The thing we mess up about happiness

Focusing on what makes us feel that way


Pleasure, joy, bliss or happiness… any positive feeling derived from external sources is inherently not the same as those that are intrinsic.

I offer up all of the words altogether, because it’s easy to get hung up on the diction. Like, just over this weekend, I read two different authors who held opposite definitions — one used “joy” to mean intrinsic and “pleasure(s)” to mean extrinsic; while Erich Fromm used the opposite, saying:

“Happiness and joy although, in a sense, subjective experiences, are the outcome of interactions with, and depend on, objective conditions and must be not confused with the merely subjective pleasure experience.”

Personally I prefer the first definition. But that’s not the point.

It doesn’t matter which word we use to mean which thing. What matters is that we understand:

There’s a difference between real and fake “positive state of being”

And a lot of what we pursue as “positive” is really false.

“A person, for instance, takes a trip and is consciously happy; yet he may have this feeling because happiness is what he is supposed to experience on a pleasure trip; actually, he may be unconsciously disappointed and unhappy.” — Fromm

We can do the same thing with our work and jobs, sometimes because it keeps us pseudo-active, like playing a game of cards.

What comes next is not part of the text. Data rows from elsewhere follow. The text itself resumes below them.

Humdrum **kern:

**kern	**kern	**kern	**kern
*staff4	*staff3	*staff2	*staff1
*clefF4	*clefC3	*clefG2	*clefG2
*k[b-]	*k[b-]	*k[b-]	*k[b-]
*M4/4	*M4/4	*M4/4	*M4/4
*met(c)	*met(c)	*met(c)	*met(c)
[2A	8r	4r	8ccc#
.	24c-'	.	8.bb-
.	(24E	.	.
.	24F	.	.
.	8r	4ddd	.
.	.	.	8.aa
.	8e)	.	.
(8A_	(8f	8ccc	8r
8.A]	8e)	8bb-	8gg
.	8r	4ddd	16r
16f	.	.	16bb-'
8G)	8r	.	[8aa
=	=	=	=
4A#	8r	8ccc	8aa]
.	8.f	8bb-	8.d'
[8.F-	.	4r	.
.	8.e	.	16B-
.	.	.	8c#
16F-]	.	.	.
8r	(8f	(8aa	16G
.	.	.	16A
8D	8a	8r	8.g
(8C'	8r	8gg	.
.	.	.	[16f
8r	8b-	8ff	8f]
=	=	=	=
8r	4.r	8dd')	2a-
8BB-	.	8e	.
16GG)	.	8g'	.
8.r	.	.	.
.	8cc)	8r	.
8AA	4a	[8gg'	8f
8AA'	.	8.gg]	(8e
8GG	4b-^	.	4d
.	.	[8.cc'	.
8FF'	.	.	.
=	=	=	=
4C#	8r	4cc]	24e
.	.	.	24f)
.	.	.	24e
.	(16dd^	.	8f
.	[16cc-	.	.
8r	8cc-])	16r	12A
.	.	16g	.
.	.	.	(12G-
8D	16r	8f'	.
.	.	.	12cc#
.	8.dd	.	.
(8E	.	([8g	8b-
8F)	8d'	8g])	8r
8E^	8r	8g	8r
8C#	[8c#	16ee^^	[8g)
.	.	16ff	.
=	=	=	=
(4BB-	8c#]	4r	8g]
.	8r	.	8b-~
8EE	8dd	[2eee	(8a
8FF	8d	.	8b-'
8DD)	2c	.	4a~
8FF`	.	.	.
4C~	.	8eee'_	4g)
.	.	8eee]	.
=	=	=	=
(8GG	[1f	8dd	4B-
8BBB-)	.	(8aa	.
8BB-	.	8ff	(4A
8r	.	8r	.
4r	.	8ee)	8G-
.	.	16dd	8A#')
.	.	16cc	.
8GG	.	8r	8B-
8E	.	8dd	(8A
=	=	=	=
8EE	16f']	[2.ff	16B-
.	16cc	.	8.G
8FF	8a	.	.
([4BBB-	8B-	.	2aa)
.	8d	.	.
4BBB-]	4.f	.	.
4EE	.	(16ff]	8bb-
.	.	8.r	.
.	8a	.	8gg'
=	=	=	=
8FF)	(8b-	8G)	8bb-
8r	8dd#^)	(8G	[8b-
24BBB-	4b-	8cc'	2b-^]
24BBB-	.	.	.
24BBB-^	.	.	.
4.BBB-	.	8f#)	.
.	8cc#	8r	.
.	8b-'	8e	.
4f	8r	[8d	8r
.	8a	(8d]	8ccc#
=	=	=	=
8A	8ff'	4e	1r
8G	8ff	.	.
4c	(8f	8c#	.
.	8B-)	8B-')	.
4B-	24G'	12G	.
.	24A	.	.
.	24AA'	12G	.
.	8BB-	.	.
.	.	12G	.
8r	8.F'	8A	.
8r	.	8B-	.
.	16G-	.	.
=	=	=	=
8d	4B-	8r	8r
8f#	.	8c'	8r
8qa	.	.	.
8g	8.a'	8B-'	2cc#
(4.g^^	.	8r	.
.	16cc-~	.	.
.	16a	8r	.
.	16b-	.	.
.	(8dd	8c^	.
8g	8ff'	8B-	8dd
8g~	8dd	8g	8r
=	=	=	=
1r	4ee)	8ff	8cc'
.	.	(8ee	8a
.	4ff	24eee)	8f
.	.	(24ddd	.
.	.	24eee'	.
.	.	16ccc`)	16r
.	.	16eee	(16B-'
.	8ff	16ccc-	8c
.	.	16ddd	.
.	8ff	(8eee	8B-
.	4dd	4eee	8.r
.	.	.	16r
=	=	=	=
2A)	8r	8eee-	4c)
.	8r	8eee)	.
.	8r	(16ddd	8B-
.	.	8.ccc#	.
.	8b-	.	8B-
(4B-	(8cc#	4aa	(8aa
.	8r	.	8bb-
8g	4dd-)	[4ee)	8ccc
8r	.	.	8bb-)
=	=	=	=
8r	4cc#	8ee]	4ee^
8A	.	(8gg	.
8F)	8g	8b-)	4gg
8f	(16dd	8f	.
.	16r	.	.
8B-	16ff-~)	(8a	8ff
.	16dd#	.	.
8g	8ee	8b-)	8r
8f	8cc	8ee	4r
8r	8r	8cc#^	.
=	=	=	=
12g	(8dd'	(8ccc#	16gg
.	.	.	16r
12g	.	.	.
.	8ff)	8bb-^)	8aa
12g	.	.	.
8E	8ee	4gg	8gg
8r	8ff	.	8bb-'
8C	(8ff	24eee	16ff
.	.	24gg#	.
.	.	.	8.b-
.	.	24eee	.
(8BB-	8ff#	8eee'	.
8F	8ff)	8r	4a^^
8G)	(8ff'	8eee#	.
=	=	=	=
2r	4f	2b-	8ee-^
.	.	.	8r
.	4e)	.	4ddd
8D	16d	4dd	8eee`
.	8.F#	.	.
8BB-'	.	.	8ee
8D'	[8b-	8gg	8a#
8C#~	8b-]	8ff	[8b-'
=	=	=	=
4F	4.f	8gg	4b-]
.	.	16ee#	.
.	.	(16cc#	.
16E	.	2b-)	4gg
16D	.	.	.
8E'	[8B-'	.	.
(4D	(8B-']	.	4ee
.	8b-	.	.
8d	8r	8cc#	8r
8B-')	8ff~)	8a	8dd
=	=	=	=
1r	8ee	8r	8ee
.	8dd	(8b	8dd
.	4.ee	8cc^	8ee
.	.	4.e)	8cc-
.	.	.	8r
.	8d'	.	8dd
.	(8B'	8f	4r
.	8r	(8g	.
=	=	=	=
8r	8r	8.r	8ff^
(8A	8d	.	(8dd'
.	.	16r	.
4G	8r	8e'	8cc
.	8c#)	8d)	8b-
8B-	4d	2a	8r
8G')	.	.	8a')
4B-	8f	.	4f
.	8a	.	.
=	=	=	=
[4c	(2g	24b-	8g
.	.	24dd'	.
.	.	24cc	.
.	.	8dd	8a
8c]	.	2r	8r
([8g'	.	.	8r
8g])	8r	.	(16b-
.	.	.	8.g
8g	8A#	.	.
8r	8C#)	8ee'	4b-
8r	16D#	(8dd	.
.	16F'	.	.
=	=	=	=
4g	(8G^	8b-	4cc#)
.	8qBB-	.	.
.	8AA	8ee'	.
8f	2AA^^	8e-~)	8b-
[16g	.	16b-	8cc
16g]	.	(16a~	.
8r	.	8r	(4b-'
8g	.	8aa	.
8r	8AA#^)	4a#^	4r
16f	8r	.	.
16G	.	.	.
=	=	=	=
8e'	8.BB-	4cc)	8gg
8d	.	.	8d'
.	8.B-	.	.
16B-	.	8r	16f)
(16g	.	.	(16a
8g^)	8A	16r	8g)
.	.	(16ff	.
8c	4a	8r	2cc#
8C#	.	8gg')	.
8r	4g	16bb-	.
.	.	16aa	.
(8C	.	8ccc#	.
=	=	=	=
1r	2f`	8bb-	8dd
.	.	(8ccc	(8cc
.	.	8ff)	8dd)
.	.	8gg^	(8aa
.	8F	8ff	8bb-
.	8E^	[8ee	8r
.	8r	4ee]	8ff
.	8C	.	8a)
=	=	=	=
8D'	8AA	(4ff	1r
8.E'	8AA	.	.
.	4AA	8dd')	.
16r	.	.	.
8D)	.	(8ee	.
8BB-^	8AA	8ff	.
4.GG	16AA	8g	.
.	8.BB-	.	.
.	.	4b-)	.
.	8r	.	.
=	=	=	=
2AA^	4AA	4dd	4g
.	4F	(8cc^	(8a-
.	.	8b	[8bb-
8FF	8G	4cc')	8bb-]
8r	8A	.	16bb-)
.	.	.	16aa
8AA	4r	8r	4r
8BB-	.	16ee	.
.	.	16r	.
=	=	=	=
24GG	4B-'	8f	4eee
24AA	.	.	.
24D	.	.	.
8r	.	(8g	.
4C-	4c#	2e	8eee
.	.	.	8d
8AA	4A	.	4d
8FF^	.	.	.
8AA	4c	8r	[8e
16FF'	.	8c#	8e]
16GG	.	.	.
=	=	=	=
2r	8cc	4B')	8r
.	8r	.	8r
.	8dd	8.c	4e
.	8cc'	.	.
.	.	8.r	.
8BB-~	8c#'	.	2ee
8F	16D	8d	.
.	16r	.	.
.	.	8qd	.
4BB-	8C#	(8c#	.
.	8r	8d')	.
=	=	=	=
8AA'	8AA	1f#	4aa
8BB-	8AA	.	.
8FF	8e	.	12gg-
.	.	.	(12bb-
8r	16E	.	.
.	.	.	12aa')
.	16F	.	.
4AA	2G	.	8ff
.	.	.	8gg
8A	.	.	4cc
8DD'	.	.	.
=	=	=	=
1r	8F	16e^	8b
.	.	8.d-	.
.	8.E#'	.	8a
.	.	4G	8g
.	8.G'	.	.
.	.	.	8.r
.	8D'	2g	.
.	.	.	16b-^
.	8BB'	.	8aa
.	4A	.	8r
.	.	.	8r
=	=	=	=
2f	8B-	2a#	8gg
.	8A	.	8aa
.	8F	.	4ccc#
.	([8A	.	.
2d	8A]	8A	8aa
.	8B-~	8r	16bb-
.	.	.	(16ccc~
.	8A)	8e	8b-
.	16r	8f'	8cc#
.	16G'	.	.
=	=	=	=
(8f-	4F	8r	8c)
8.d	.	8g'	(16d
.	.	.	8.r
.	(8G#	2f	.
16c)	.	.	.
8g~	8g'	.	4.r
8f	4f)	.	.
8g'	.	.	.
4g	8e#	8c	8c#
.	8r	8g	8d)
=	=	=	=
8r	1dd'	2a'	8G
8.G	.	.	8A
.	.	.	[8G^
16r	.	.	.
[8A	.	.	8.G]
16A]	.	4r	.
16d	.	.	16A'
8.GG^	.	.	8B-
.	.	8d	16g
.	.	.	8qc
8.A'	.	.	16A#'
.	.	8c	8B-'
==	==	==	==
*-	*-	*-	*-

And, of course, most of us do this with much of leisure time, either falling into passive activities or taking up “pseudo active” ones, all of which serve more to distract us than actually use our attention, awareness, creative purposes, or mind. We over-eat and over-drink and use drugs, sure — those are the first ones that come to mind. But we also compulsively socialize because we can’t sit alone. We’re compulsively on social media. We compulsively work out. We compulsively craft, volunteer, “learn for fun.”

But when it’s “chasing” and frantic rather than present, it’s not real. When deep down, we’re using it to cover up or fill a gap, it’s not real. And when it still leaves us feeling a little hollow, it’s not real.

So what’s real “positive state of being?”

Just that. A state of being, that is positive. It’s in you. It is independent of anything you’re doing on the outside.

And that’s not to say that we can’t enjoy things that come to us, or be affected, but none of this is real “positive state of being” (happiness, joy, pleasure, bliss) if we don’t already have that state of mind.

The happiest people I know are happy regardless — they’re happy on a bus, they’re happy in traffic, waiting in line, drinking bad coffee at a cheap diner, and, yeah, sure, they’re happy “indulging” — but for them, it truly is just icing on the cake.

The unhappiest people I know chase. They’re never happy. Some of unhappiest are the people who put on the charade of pretending. Though the most unbearable to be around are the ones who don’t even bother.

This is my biggest problem with trying to “get” happiness by asking ourselves “what makes you happy?”, framing up this state of mind as forever-dependent on external things, as though in order to get it, we have to build a life around getting a never-ending supply of them. Nothing “makes” us happy.

Real happiness is intrinsic; something we choose, and are. Happy is innately only ours.